══ Selected extract ══

Student Success Stories

This page is dedicated to showcasing the notable achievements of our students and contributors. Under the guidance of mentors from the Compiler Research Group, these talented individuals have achieved remarkable success in open-source software development and research advancement.

Garima Singh

Garima was a software engineering student at Manipal Institute of Technology in Manipal, Karnataka, India when she started her first project with the compiler research organization. She has since made several contributions to compiler research, delivering 2 papers and presenting at four major conferences as oral presentations. She is currently (as of this writing) an MSc student at ETH Zurich.

Github Profile: grimmmyshini

Error Estimation Framework

Garima’s interest in error estimation led to her exploration of floating point error estimation in High Performance Computing (HPC) applications. This also led to her research on its applications in High Energy Physics (HEP). She explored how these floating point estimation tools can be applied to different software, to not just estimate errors, but to also perform different numerical analyses on the programs. These tools can be used, for example, for sensitivity analysis, and to improve your program’s precision to get higher performance.

For more details, please see the Error Estimation Framework document.

Automatic Differentiation with C++ and Clad

Garima explored the internal workings of the Clang compiler and applications of its Clad¹ plugin, specifically for Automatic Differentiation. She issued several patches and bug fixes to these projects.

Enabling Clad at scale in HEP through RooFit

During her research, Garima came across the challenges faced by users when performing large-scale data analysis. She saw the potential of current state-of-the-art techniques to make analysis faster and more efficient. She also discovered that even small improvements to the workflow had significant impact on performance, when working at such a large scale. This work was particularly rewarding for Garima since she was able to delve deep into the theoretical properties of AD during this research.

How leading companies can utilize this technology

For the error estimation work, companies can use this technology to not only determine any numerical instabilities in their code, but also to perform approximate computing techniques to make their software more efficient.

Clad has a lot of practical applications, especially in companies or organizations with scientific software. Garima’s work has demonstrated how Clad can be used with sufficiently complex codebases such as ROOT.

Opensource/ scientific software may benefit more from this work, as compared to the mainstream technology companies, since it is geared more towards exploratory science than consumer products.

Why new programmers would want to learn about these features

Error estimation work is an exciting, new research area and can also be used on smaller-scale projects. The customizable nature of the tool allows researchers to create new analyses and share them with others in the form of papers or other scientific contributions.

On the RooFit-AD side, as RooFit grows and more classes change and evolve, the underlying AD framework also needs to evolve. It is safe to assume that users of RooFit would be interested in following up on this work to keep using AD with their statistical models.

═══
══ Source data ══

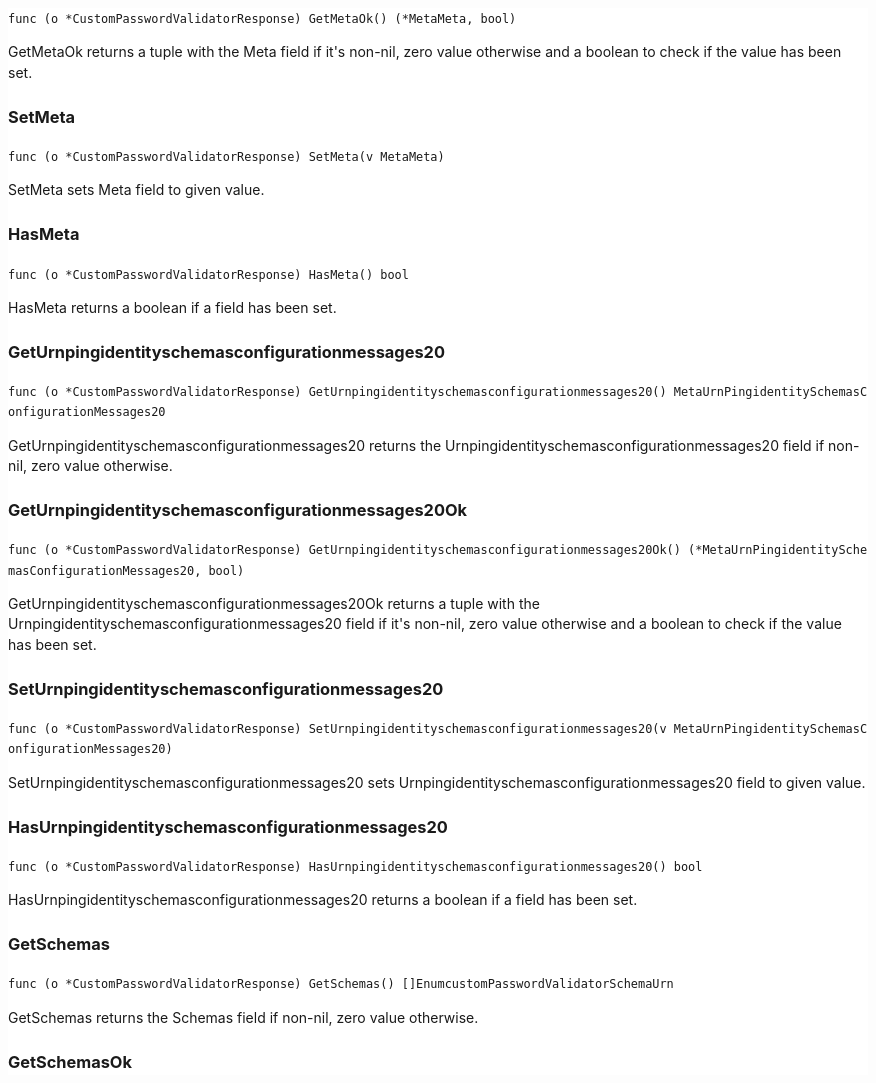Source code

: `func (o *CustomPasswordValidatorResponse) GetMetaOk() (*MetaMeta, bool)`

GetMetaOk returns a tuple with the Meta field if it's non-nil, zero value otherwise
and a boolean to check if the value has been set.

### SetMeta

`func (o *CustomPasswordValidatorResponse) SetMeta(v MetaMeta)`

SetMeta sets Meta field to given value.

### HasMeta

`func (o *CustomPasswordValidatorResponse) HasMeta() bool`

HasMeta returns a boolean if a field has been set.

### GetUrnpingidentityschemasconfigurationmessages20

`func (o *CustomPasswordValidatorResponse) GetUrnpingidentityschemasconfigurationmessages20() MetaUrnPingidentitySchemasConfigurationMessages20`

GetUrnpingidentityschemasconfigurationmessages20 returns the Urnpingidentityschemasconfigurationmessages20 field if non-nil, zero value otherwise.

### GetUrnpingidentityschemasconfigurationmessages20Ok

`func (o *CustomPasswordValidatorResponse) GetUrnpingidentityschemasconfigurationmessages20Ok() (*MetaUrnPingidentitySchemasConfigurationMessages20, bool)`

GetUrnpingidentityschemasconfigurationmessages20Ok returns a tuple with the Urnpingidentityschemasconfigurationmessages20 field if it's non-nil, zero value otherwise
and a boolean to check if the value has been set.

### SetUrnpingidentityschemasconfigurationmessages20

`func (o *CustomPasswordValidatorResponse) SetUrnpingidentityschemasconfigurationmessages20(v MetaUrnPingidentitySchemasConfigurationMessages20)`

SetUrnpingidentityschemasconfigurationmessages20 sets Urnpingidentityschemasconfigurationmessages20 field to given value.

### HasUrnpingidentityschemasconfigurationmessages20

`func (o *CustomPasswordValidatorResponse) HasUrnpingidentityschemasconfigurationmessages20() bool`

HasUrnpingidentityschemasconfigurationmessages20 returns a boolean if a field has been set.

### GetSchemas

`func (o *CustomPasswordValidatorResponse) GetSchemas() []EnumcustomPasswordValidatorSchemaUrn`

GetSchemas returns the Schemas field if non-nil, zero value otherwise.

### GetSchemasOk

═══
══ Source data ══

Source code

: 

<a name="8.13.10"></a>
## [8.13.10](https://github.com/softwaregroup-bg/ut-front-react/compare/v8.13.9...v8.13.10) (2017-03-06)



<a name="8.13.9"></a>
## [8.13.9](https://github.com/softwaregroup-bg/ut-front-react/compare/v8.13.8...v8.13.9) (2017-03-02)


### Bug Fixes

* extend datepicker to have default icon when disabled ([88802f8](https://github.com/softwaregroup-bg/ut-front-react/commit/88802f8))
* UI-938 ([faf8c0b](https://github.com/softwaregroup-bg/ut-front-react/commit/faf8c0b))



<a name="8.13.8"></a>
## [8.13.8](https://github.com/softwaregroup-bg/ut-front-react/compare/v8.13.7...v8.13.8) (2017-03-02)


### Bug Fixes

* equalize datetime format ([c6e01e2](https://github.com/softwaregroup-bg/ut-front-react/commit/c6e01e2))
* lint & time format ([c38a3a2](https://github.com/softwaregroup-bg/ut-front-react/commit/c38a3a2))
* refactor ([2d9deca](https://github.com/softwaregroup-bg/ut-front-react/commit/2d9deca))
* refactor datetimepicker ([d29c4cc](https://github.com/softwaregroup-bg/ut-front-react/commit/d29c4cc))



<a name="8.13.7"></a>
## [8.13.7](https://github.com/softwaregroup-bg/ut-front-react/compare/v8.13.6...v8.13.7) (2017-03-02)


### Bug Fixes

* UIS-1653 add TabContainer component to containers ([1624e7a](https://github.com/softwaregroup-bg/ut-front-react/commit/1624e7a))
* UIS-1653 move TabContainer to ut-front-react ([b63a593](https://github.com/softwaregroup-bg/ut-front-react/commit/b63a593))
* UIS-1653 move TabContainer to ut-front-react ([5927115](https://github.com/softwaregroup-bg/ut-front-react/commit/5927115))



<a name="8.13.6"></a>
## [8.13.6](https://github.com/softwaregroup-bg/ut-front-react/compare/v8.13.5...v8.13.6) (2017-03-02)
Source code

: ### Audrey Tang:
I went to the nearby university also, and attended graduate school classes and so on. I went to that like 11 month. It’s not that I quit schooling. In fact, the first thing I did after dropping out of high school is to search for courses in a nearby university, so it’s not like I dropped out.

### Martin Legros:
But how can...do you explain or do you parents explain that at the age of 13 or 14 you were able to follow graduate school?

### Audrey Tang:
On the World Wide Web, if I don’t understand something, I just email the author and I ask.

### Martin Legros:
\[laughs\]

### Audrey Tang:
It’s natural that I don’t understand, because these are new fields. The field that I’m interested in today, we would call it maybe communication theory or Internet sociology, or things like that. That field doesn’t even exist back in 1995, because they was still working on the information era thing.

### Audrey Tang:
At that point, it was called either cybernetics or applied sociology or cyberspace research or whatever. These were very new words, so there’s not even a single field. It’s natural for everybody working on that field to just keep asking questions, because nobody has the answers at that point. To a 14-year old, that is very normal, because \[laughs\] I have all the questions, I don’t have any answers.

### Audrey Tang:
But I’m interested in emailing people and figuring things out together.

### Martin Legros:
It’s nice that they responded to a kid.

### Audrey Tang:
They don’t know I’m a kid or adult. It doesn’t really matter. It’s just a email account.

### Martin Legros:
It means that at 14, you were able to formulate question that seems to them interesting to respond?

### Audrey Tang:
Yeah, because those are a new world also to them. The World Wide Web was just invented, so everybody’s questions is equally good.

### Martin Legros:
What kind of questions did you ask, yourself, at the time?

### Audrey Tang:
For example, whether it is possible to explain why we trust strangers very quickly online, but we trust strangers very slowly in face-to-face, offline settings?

═══

- Task details -
In the student success page, can you repeat the part that opens with the words containing "Clad has a lot" and closes with "than consumer products.", swapping "scientific software" for "research software"?

- Answer to this problem -
Clad has a lot of practical applications, especially in companies or organizations with research software. Garima’s work has demonstrated how Clad can be used with sufficiently complex codebases such as ROOT.

Opensource/ research software may benefit more from this work, as compared to the mainstream technology companies, since it is geared more towards exploratory science than consumer products.